The wish of the National Children’s Hospital to depart Tallaght and return to the city centre raises the question of what hospital bed prices were in the city centre at the time of the plan to return. In 2015 Baggot Street hospital was on sale for €14m for its 193 beds, or €73,000 per bed. The purchase option chosen, St James’s, at €5.7m per bed, was 78 times more expensive as the health sector’s own selling price per hospital bed nearby in central Dublin in 2015. Those purchasing new hospital bed places in the same area had a vastly divergent assessment of the correct price compared to others in the same sector engaged in selling hospital bed places nearby.
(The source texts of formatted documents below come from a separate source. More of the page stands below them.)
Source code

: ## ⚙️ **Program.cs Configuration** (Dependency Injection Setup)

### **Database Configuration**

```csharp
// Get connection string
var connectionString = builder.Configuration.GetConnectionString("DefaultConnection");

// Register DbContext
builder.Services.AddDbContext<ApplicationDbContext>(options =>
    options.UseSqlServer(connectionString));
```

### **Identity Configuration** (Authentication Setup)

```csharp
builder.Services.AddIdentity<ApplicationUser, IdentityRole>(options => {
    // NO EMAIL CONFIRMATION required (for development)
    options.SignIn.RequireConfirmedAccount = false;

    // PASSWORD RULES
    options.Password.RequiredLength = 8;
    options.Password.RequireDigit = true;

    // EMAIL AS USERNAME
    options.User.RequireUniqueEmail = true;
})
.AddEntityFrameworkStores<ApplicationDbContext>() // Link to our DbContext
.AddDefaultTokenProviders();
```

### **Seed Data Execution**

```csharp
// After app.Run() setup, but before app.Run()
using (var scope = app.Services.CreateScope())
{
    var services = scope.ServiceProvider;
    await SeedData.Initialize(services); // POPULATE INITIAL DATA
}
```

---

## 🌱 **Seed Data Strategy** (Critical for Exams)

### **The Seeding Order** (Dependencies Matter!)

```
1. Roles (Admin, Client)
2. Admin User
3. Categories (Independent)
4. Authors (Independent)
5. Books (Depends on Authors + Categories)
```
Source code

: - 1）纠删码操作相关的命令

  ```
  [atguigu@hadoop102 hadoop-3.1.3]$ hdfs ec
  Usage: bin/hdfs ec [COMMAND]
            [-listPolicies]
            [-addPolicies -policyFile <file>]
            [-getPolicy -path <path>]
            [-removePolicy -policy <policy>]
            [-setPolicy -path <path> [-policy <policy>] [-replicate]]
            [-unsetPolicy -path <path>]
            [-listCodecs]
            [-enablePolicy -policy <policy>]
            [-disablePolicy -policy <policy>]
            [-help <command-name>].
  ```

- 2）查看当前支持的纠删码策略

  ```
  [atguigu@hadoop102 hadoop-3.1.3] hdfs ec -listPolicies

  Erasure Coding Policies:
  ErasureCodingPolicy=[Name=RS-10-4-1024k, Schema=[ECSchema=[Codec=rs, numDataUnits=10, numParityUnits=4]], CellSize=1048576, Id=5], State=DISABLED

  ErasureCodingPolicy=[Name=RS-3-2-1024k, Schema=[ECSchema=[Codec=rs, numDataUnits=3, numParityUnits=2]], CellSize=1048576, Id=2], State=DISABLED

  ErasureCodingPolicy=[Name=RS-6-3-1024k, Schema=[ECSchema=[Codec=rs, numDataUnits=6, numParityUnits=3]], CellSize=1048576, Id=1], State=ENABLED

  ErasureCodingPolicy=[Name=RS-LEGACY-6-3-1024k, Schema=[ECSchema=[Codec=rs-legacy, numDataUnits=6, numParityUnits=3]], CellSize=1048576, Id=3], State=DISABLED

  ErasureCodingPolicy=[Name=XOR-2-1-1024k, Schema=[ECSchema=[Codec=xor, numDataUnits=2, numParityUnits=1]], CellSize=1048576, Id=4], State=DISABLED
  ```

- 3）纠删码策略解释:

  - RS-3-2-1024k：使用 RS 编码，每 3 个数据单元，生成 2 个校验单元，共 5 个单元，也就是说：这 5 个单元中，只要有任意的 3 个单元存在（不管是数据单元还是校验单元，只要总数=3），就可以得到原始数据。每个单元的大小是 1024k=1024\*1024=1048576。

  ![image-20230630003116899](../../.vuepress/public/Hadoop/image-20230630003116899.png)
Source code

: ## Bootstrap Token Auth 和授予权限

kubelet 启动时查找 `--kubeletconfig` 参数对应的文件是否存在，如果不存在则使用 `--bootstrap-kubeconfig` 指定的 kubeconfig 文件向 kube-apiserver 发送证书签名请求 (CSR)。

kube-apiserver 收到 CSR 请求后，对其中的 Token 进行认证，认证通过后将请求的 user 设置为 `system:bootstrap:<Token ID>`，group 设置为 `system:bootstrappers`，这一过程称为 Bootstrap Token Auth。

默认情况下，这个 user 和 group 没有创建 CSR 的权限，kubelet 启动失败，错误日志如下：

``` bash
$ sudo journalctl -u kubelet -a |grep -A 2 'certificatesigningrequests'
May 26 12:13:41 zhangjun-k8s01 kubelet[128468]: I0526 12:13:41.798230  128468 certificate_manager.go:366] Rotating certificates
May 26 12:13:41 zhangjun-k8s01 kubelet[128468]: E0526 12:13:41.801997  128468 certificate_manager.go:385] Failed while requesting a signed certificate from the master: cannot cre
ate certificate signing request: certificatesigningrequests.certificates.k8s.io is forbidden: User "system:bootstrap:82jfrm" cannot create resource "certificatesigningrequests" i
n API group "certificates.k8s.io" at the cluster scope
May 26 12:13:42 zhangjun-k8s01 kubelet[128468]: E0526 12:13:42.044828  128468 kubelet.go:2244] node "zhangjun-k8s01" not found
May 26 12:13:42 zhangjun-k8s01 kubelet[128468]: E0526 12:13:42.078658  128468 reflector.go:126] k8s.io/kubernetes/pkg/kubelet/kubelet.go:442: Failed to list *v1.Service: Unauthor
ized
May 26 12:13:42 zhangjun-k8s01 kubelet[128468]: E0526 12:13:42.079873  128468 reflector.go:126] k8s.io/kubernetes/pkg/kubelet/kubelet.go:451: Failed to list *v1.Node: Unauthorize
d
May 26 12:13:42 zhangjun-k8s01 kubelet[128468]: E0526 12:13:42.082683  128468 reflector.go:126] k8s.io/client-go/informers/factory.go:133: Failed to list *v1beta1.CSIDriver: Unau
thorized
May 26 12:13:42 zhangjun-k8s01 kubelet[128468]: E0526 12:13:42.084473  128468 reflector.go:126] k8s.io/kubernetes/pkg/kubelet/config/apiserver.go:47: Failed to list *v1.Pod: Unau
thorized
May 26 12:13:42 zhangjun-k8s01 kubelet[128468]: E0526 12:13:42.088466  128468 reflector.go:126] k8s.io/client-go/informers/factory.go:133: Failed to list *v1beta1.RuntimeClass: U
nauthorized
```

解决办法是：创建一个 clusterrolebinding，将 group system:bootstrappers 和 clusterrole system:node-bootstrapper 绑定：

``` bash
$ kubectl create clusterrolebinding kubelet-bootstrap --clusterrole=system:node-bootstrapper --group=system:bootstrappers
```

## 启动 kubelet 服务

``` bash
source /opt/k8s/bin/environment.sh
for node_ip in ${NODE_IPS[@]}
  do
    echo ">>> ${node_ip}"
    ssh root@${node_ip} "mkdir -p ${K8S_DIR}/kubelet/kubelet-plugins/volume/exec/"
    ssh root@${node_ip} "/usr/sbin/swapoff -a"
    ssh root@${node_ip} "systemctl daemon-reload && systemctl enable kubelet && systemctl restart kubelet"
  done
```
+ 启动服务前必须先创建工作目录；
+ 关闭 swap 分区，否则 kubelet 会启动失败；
Building a new hospital in Ireland brings together three main dangers for the wider society. Ireland combines a low-productivity/high-cost construction sector, as per the Build Report; a high-cost/low-productivity health sector, as per the Department of Health’s own annual data series; and one of the weakest public expenditure appraisal systems in the world, as reported by the IMF in 2017.
When all three combine, you can expect cost overruns and delayed completion dates. Two bizarre cost increasing rules top up the problems. Some on the public construction bonanza are paid more as the total cost of the project increases and are paid more the longer the delays in completing the project. In a normal market we reward those who reduce costs and deliver on time. Rewarding cost increases with income increases and rewarding late delivery with further income increases should have been anticipated to lead to the problems at the NCH.
Projects such as NCH also have the OPM problem, where OPM is 'other people’s money’. Big budgets boost egos and career prospects of high-spending bureaucracies. This promotes the Edifice Complex in both health and higher education. The supreme accolade was awarded to a head of a UK university who built “the empire on which the concrete never sets”.
The Budget Statement of October 13, 2020, promised that “the National Economic Plan, to be published next month, will also have a key role in mapping out our economic pathway for the coming years and for developing economic resilience in a post-Covid world”.
The problems of low productivity in construction and health were increased by large spending increases without reform in both sectors in the October Budget. Our weak public expenditure appraisal system has fobbed off the IMF reforms proposed in 2017. The NCH debacle shows a totally inadequate system of project appraisal.
Two reforms are urgent. The first reform is to implement Article 33 of the Constitution which states that “there shall be a Comptroller and Auditor General to control on behalf of the State all disbursements and to audit all accounts of moneys administered by or under the authority of the Oireachtas”. It must become the norm that the Comptroller is the one “to control ALL disbursements” and “to audit ALL accounts”. Recent reports indicate some 147 staff at the Comptroller’s office. Problems such as the NCH indicate large potential gains from control of disbursements and audit of accounts. In many cases by the time the Comptroller gets around to a problem area the Public Expenditure Horse has well and truly bolted. Spending bureaucracies maximise spending by their departments because that is what we reward. They are ineffective in project appraisal, as proved yet again in the NCH case.
The second reform is to repeal the Ministers and Secretaries Act, 1924. The law says that all actions of a government department are deemed to be the actions of the minister. In practice, this is not possible but it allows all those directly involved in public spending to shift the blame on a minister who is not the person who got input prices and quantities wrong.
Sean Barrett is Associate Professor of Economics and Fellow of Trinity College Dublin.